I saw that issue before. The way we "solved" it was to increase the number of threads in the start of the application to match the number of goroutines that could possibly + the number of CPUs

@jimt 2011-07-24 15:39:24

Typically, you pass the goroutine a (possibly separate) signal channel. That signal channel is used to push a value into when you want the goroutine to stop. The goroutine polls that channel regularly. As soon as it detects a signal, it quits.

quit := make(chan bool)
go func() {
    for {
        select {
        case <- quit:
            return
        default:
            // Do other stuff
        }
    }
}()

// Do stuff

// Quit goroutine
quit <- true

@Elazar Leibovich 2011-07-26 11:39:08

Not good enough. What if the goroutine is stuck in an endless loop, due to a bug?

@jimt 2011-07-26 20:51:01

Then the bug should be fixed.

@Jeremy Wall 2011-07-30 05:23:57

Elazar, What you suggest is a way to stop a function after you've called it. A goroutine is not a thread. It may run in a different thread or it may run in the same thread as yours. I know of no language that supports what you seem to think Go should support.
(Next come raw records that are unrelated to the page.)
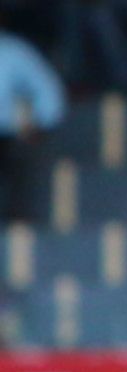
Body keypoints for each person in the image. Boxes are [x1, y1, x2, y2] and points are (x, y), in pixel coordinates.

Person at [0, 13, 65, 222]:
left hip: (9, 134)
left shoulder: (14, 50)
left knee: (23, 154)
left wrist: (37, 124)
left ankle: (20, 221)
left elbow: (49, 93)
@MatthewToday 2011-07-31 01:36:44

@jeremy Not disagreeing for Go, but Erlang allows you to kill a process that is running a looping function.
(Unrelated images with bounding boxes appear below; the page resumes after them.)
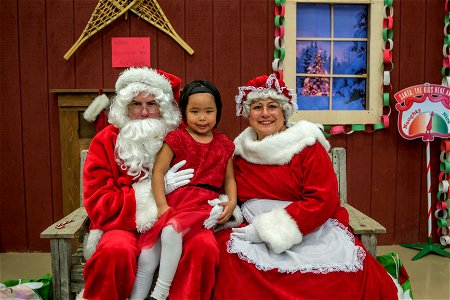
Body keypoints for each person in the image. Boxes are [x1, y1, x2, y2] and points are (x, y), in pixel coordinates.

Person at [212, 73, 402, 299]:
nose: (264, 113)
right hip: (250, 225)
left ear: (284, 111)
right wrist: (228, 210)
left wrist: (269, 230)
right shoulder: (239, 151)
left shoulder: (306, 146)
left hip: (307, 226)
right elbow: (228, 191)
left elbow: (322, 200)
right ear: (247, 113)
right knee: (230, 260)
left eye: (272, 106)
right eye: (257, 107)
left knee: (329, 278)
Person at [81, 67, 219, 300]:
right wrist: (155, 191)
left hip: (178, 219)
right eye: (136, 104)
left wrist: (219, 203)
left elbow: (210, 178)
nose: (144, 112)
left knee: (203, 247)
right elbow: (99, 203)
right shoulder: (105, 141)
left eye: (152, 104)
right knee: (116, 251)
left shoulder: (185, 137)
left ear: (163, 107)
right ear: (125, 107)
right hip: (122, 225)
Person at [130, 80, 238, 300]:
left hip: (202, 205)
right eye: (194, 111)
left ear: (218, 111)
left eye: (209, 111)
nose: (202, 118)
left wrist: (232, 202)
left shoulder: (224, 144)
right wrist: (162, 206)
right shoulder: (177, 139)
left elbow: (230, 180)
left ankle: (160, 292)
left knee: (171, 231)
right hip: (176, 201)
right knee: (148, 257)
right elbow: (158, 173)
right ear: (183, 112)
@Jeff Allen 2012-08-28 14:42:36

Go multitasking is cooperative, not preemptive. A goroutine in a loop never enters the scheduler, so it can never be killed.
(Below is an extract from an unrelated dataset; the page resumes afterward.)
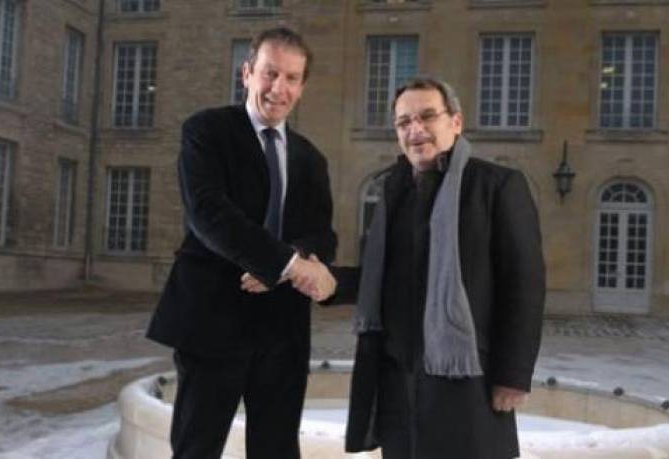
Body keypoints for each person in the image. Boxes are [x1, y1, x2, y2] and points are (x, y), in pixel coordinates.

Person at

@AntoineG 2014-05-20 06:12:49

You'd be better closing the channel, this way any listener (not only the first to receive from quit) would receive the quit signal.

@Greg 2014-05-27 23:25:35

@Jeff This was correct when you wrote it I believe; Go used to schedule when certain blocking calls were made. Now, Go will potentially schedule during function calls(it's actually very interesting how this is implemented and maintains performance). So if the loop makes function calls it could invoke the scheduler. If not, it won't :)

@Donn Lee 2016-05-05 17:21:49

If you decide to close the channel there's at least one difference: You might need to give the goroutine time to finish its "Do other stuff" before main() ends. I created a playground that demonstrates this: play.golang.org/p/EdL3fdxoBp

@Bora M. Alper 2017-07-19 09:25:39

@jimt I wish I could downvote your comment (although, +1 for the useful answer). What Elazar has said has some merit in it, though it might be wrongly worded: how can we stop a goroutine that is busy, that is the question. Why shake off someone when it could be explained perfectly with respect to the go's concurrency model, which Jeremy's answer made perfectly clear to me. There is no need for "charismatic" answers when the other person asks for an explanatory one.

@se_brandon 2017-10-16 21:10:31

Is there anyway to "finish" the code in the "default" case? Like, I want to issue the quit, but still keep processing any existing work.

@swcraft 2019-06-08 17:02:49

@BoraM.Alper and Jeremy, I have to be with Elazar because Thread.Kill() or now supported CancellationToken() in C# is what exactly for situation Elazar questioned. I wish there was a way when never ending accidental bug occurrs, then send down signal to forcekill and collect garbage.